TRECHO PARA LEITURA.

O fato de o WhatsApp não ter sede no País complica o caso. Segundo fontes, a Justiça brasileira enviou as ordens judiciais ao Facebook Brasil, mas não à sede do WhatsApp nos EUA. É consenso entre especialistas, porém, que o Facebook Brasil deveria responder à Justiça pelo WhatsApp.

Segundo o Marco Civil, o fato de um brasileiro acessar um aplicativo estrangeiro já faz com que a responsável pelo serviço tenha de responder legalmente no País. “O Facebook deve cumprir as decisões judiciais, por mais que os servidores do WhatsApp estejam fora do Brasil”, diz Rony Vainzof, sócio do escritório Opice Blum.

Acordo internacional. Ainda que o Facebook não responda às notificações judiciais, há outros meios para a Justiça brasileira conseguir acesso às informações do WhatsApp. O principal é um acordo de cooperação legal entre o Brasil e os EUA (MLAT, na sigla em inglês), cuja tramitação é demorada: o Ministério da Justiça envia a ordem judicial para o Departamento de Justiça dos EUA, que julga se a empresa deve responder. “É um processo longo, extremamente burocrático”, avalia Marília Maciel, do CTS.

REGISTROS EXTRAÍDOS.
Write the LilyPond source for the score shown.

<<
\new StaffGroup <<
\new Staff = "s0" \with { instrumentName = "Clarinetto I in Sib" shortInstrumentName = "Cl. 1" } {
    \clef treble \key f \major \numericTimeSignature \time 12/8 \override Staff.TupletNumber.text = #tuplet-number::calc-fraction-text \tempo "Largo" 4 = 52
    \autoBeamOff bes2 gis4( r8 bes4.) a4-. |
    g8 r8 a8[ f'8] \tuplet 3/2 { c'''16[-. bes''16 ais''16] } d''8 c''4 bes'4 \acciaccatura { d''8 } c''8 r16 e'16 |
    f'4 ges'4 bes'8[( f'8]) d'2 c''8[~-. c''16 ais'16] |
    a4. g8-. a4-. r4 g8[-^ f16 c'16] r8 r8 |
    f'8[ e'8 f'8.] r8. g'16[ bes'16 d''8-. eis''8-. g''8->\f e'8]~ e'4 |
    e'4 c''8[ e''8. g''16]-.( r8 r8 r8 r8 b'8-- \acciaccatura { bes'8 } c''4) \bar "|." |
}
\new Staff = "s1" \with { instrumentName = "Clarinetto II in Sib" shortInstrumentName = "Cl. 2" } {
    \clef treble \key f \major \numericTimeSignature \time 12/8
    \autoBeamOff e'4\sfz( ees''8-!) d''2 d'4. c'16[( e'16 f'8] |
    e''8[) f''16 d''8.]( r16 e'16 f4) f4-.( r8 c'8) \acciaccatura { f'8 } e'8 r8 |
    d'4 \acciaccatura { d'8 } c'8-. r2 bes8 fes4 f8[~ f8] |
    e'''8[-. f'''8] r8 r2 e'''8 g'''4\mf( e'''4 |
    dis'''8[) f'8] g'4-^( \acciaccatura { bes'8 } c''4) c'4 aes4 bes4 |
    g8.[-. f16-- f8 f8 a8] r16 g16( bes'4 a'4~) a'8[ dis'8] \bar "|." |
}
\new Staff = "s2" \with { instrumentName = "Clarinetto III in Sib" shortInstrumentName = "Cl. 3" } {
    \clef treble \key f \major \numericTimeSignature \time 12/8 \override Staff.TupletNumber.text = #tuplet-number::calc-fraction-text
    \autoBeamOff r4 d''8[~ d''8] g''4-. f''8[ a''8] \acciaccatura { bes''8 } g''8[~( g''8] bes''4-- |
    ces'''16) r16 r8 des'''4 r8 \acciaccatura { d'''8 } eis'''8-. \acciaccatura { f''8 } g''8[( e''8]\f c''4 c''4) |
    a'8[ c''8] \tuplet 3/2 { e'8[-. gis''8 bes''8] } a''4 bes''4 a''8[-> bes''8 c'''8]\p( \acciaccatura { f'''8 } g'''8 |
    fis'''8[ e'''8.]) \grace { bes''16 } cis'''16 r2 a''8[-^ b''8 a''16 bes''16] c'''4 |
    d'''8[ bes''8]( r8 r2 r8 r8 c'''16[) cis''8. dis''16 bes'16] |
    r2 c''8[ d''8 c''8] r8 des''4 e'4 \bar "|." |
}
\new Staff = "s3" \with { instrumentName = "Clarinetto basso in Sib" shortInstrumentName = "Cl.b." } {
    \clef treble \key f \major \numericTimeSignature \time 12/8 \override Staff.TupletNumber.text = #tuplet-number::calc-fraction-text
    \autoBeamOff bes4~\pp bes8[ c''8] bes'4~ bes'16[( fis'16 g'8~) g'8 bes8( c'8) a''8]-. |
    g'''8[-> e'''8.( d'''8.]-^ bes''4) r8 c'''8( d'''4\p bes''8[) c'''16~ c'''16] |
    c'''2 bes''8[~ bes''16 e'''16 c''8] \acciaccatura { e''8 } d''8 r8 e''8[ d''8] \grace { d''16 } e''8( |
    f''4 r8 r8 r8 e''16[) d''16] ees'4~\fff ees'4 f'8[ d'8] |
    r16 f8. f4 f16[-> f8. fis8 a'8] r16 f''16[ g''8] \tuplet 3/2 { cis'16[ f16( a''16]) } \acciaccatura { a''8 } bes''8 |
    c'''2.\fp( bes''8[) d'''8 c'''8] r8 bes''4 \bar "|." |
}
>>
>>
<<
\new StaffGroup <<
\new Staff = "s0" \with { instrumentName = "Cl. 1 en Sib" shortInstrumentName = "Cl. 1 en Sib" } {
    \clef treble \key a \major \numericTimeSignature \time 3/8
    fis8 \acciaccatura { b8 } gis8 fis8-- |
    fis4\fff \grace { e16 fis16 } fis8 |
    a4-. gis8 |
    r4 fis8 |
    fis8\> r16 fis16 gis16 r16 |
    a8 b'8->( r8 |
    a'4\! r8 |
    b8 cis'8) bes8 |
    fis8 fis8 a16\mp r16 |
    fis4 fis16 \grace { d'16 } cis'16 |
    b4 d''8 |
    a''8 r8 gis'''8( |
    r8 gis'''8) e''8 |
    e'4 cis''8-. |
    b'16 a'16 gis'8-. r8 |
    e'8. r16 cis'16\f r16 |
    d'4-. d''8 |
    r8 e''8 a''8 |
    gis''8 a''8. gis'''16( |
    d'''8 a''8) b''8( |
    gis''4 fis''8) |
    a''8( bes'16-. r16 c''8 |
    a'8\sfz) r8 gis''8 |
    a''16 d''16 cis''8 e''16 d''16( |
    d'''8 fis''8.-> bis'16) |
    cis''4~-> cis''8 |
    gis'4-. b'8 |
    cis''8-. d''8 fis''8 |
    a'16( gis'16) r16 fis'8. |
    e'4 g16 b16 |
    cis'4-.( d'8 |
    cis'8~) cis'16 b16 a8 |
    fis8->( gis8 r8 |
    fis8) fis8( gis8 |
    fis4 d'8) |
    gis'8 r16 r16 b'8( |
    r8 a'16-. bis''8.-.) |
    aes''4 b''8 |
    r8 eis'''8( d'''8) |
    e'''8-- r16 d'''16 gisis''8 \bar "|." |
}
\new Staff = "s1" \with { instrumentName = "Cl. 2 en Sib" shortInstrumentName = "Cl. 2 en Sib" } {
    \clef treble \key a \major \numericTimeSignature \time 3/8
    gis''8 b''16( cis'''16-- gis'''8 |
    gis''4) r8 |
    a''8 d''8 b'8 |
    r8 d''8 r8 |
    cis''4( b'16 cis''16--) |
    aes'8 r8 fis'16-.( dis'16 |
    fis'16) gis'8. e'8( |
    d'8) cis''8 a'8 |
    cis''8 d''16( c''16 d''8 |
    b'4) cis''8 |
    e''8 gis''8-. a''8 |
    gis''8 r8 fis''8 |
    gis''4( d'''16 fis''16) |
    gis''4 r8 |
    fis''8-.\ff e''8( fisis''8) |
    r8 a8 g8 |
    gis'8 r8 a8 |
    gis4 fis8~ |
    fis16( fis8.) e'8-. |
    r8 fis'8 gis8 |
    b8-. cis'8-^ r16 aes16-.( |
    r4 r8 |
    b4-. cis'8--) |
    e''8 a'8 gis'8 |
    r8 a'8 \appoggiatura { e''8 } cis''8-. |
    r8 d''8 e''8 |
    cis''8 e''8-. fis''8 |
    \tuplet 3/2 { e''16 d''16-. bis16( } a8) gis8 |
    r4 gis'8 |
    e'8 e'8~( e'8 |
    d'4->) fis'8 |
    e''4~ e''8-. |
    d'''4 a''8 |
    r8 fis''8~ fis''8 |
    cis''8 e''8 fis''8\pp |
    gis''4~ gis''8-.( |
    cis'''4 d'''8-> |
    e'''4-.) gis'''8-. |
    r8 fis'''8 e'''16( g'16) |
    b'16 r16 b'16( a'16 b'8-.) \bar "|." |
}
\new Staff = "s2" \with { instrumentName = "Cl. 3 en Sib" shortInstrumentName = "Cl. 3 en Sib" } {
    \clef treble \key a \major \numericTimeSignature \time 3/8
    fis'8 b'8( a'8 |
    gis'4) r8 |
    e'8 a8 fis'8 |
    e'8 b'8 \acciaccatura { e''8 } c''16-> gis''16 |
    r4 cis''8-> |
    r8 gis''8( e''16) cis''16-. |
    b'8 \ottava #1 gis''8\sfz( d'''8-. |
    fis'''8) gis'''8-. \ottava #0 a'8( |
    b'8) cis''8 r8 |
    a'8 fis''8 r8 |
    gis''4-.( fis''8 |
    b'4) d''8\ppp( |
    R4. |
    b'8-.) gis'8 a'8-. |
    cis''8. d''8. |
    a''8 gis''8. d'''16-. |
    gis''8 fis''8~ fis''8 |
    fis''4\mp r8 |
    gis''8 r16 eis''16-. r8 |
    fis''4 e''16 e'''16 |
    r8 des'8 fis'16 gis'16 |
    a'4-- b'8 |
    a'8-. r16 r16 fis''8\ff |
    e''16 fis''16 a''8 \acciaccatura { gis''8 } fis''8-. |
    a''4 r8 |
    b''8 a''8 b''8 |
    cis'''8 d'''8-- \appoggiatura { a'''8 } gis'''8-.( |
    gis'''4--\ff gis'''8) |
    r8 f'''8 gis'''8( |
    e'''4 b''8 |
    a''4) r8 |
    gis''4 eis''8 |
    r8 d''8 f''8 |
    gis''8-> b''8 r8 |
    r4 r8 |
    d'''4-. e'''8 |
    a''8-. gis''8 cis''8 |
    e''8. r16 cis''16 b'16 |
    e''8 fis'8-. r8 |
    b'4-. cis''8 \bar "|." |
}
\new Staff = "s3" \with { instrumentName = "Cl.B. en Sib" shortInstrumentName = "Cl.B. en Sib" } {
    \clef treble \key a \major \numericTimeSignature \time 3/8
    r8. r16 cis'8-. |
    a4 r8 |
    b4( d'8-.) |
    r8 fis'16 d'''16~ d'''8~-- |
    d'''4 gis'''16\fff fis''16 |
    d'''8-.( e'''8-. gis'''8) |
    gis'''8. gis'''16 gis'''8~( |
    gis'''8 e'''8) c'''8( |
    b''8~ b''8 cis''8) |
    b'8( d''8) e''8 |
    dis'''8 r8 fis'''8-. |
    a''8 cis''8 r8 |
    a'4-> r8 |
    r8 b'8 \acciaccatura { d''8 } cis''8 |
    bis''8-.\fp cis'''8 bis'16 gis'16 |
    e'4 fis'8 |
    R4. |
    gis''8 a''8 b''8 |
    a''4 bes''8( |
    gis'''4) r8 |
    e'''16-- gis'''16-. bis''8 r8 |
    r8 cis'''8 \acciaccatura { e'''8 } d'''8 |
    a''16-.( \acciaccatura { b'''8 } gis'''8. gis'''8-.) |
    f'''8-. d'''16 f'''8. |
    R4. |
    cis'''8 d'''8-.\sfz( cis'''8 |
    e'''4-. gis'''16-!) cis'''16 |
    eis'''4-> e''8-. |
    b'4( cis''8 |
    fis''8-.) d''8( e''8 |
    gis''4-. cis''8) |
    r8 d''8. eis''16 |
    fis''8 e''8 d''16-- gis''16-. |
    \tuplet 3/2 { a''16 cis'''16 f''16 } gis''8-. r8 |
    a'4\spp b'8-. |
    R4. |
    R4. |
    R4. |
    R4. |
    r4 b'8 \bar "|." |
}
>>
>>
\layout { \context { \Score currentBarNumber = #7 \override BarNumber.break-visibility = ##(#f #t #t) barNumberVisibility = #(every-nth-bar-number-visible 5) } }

O QUE FAZER.
A. Responda com base no trecho sobre o WhatsApp e a Justiça brasileira:
(i) Segundo fontes, a quem a Justiça brasileira enviou as ordens judiciais?
(ii) De qual escritório Rony Vainzof é sócio?
(iii) No acordo de cooperação legal, para qual órgão o Ministério da Justiça envia a ordem judicial?
B. Transcreva do trecho sobre o WhatsApp e a Justiça brasileira a parte entre "Acordo internacional. Ainda" e "Maciel, do CTS.", inclusive.

RESULTADOS DAS TAREFAS.
A.
(i) Ao Facebook Brasil.
(ii) Do escritório Opice Blum.
(iii) Para o Departamento de Justiça dos EUA.

B.
Acordo internacional. Ainda que o Facebook não responda às notificações judiciais, há outros meios para a Justiça brasileira conseguir acesso às informações do WhatsApp. O principal é um acordo de cooperação legal entre o Brasil e os EUA (MLAT, na sigla em inglês), cuja tramitação é demorada: o Ministério da Justiça envia a ordem judicial para o Departamento de Justiça dos EUA, que julga se a empresa deve responder. “É um processo longo, extremamente burocrático”, avalia Marília Maciel, do CTS.